The dim sum chain, which closed its four remaining sites earlier this summer, was hit with a £500,000 rise in annual costs due to a higher National Living Wage, National Insurance contributions, and business rates that it was unable to meet.
The group, which was founded in London’s Soho in 2004, reported a strong Christmas trading period in 2024, but was unable to sustain the downturn that followed despite putting in place cost-cutting measures, including head office restructuring and targeted marketing campaigns.
It sought advice from Begbies Traynor in spring 2025 but failed to turn around its position. A report from Begbies Traynor says that the business ‘saw a sharp downturn in 2025’ with revenues dropping 20-25% compared on the previous year’s figures.

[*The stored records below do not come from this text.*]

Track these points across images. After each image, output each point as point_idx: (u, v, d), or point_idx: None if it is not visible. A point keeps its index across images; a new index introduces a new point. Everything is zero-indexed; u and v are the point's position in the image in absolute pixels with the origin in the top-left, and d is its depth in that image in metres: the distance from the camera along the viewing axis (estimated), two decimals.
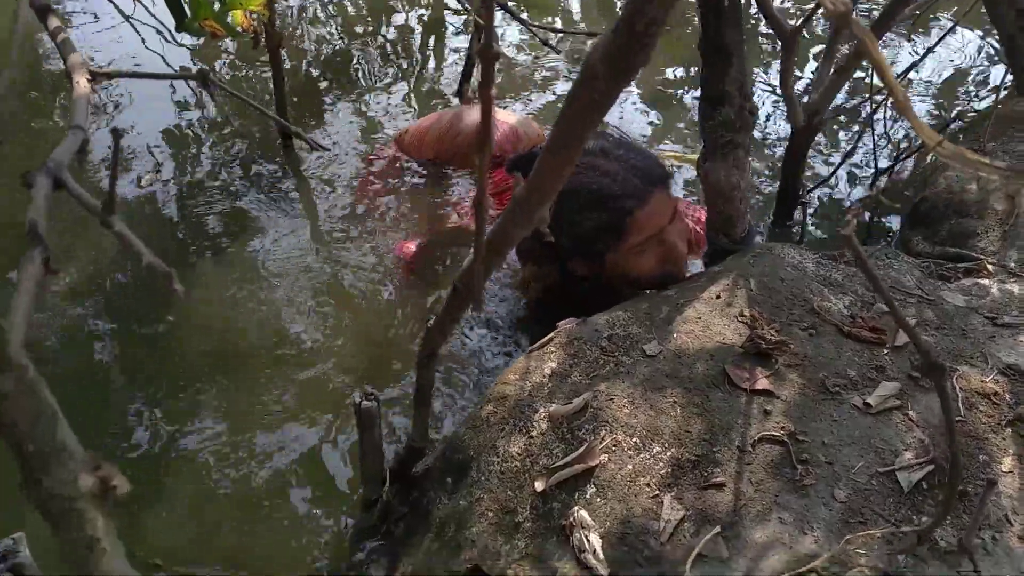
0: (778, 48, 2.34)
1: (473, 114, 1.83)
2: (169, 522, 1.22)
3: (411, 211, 1.81)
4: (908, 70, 1.44)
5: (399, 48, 2.55)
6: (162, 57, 2.33)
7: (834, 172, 1.74)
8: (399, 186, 1.87)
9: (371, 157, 1.98)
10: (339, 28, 2.67)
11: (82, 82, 0.57)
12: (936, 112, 2.09)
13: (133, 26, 2.48)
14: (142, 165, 2.01)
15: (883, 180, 1.65)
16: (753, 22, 2.54)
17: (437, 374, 1.44)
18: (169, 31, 2.30)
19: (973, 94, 2.19)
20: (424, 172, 1.87)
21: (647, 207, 1.30)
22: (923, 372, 0.94)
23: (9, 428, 0.29)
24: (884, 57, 0.42)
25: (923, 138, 0.44)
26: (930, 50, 1.81)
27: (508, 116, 1.82)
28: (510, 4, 1.60)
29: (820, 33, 2.53)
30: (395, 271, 1.67)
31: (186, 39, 2.32)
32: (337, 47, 2.54)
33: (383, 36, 2.62)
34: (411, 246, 1.71)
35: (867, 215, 1.66)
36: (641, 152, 1.37)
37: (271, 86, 1.91)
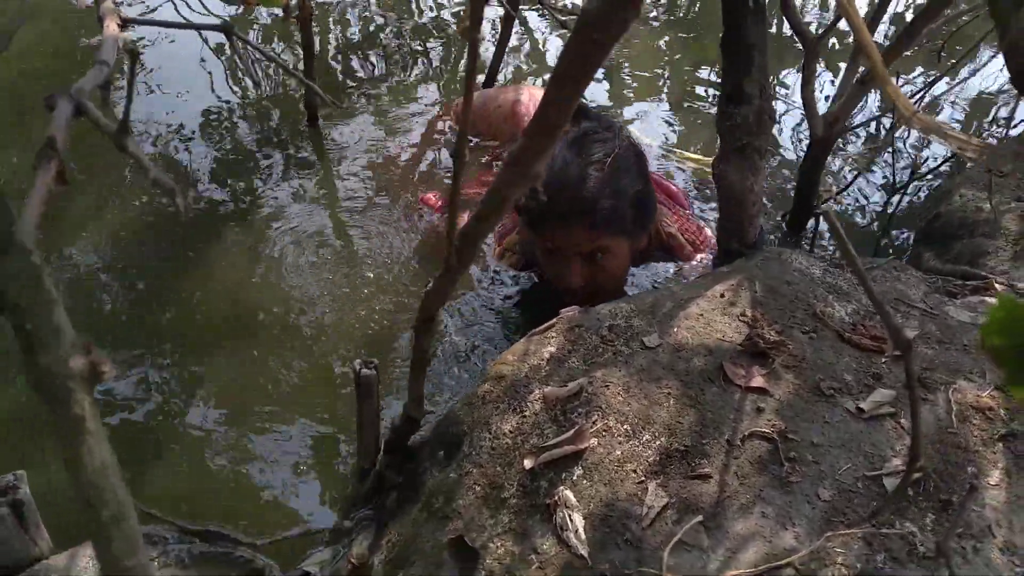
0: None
1: (508, 93, 1.87)
2: (168, 476, 1.25)
3: (439, 178, 1.88)
4: (927, 87, 1.45)
5: (430, 38, 2.58)
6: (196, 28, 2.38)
7: (849, 184, 1.74)
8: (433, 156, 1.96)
9: (439, 117, 2.05)
10: (370, 15, 2.70)
11: (112, 25, 0.60)
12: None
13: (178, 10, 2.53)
14: (167, 139, 2.05)
15: (896, 199, 1.64)
16: (777, 29, 2.54)
17: (438, 355, 1.46)
18: (203, 4, 2.35)
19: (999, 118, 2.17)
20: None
21: (558, 229, 1.36)
22: (893, 347, 0.95)
23: (12, 306, 0.31)
24: (861, 18, 0.44)
25: (899, 107, 0.45)
26: (954, 65, 1.80)
27: (540, 92, 1.85)
28: None
29: (846, 45, 2.52)
30: (418, 224, 1.73)
31: (219, 10, 2.37)
32: (367, 34, 2.57)
33: (414, 23, 2.65)
34: (432, 197, 1.80)
35: (879, 230, 1.66)
36: (617, 192, 1.34)
37: (297, 63, 1.94)
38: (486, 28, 2.64)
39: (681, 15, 2.63)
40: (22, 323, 0.33)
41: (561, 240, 1.38)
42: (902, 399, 1.05)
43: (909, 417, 1.02)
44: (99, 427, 0.34)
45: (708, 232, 1.63)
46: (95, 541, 0.34)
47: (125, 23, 0.67)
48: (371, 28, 2.60)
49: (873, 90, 1.83)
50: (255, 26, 2.45)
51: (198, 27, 0.80)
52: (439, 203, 1.78)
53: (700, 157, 1.96)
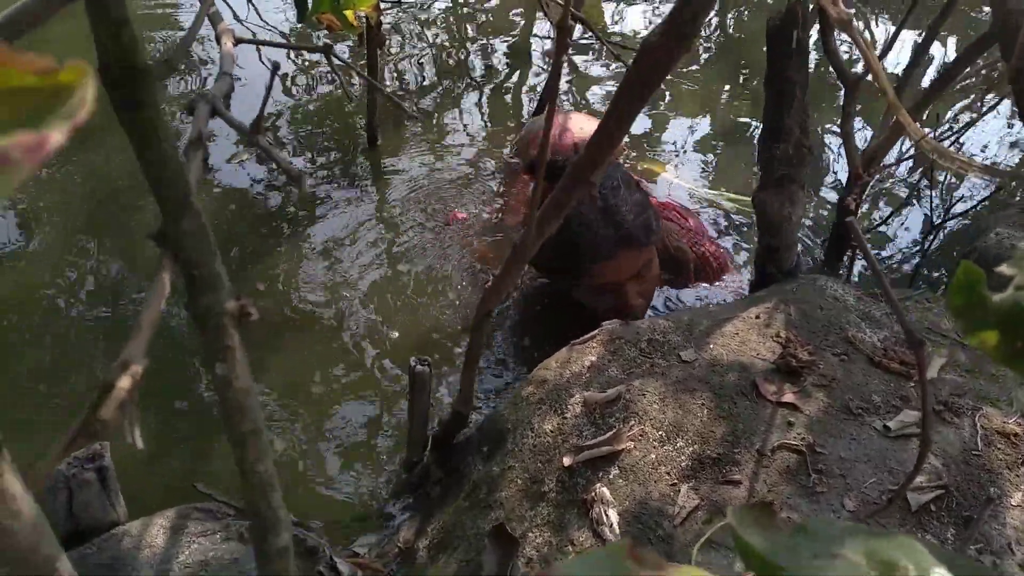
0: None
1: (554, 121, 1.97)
2: (228, 459, 1.34)
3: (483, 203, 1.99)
4: (968, 126, 1.50)
5: (482, 73, 2.69)
6: (270, 62, 2.54)
7: (886, 220, 1.78)
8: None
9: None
10: (428, 51, 2.83)
11: (228, 43, 0.70)
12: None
13: (249, 29, 2.70)
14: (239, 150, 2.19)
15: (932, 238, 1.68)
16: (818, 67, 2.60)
17: (487, 360, 1.54)
18: (279, 30, 2.51)
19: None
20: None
21: (610, 262, 1.40)
22: (907, 345, 1.00)
23: (186, 257, 0.40)
24: (874, 52, 0.50)
25: (908, 131, 0.52)
26: (989, 109, 1.84)
27: (591, 122, 1.93)
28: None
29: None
30: (452, 237, 1.86)
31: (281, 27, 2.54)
32: (424, 68, 2.70)
33: (470, 61, 2.77)
34: (460, 214, 1.93)
35: (914, 264, 1.70)
36: (639, 205, 1.42)
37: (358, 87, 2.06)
38: (538, 61, 2.75)
39: (728, 55, 2.70)
40: (192, 270, 0.41)
41: (613, 272, 1.43)
42: None
43: (936, 439, 1.06)
44: (244, 357, 0.42)
45: (723, 251, 1.69)
46: (235, 449, 0.42)
47: (238, 41, 0.77)
48: (427, 59, 2.73)
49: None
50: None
51: (301, 47, 0.90)
52: (463, 216, 1.92)
53: (739, 196, 2.02)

“It was also clear the company would be unable to make contributions towards historic liabilities from trading revenues without the introduction of new third-party funding, which was not a realistic prospect,” according to Asher Miller and Stephen Katz of Begbies Traynor.
Ping Pong had faced several challenges across its lifetime, including going through a pre-pack administration process in 2022.
In 2024 it scrapped service charge and replaced it with a discretionary 15% ‘brand charge’ to fund wage rises for all of its restaurant teams in a response to new tipping legislation. The group later scrapped the idea quietly in favour of a standard service charge following backlash in the press.
It has also been involved in protracted disputes with the landlords of its Southbank Centre and James Street restaurants that placed a strain on its cash flow.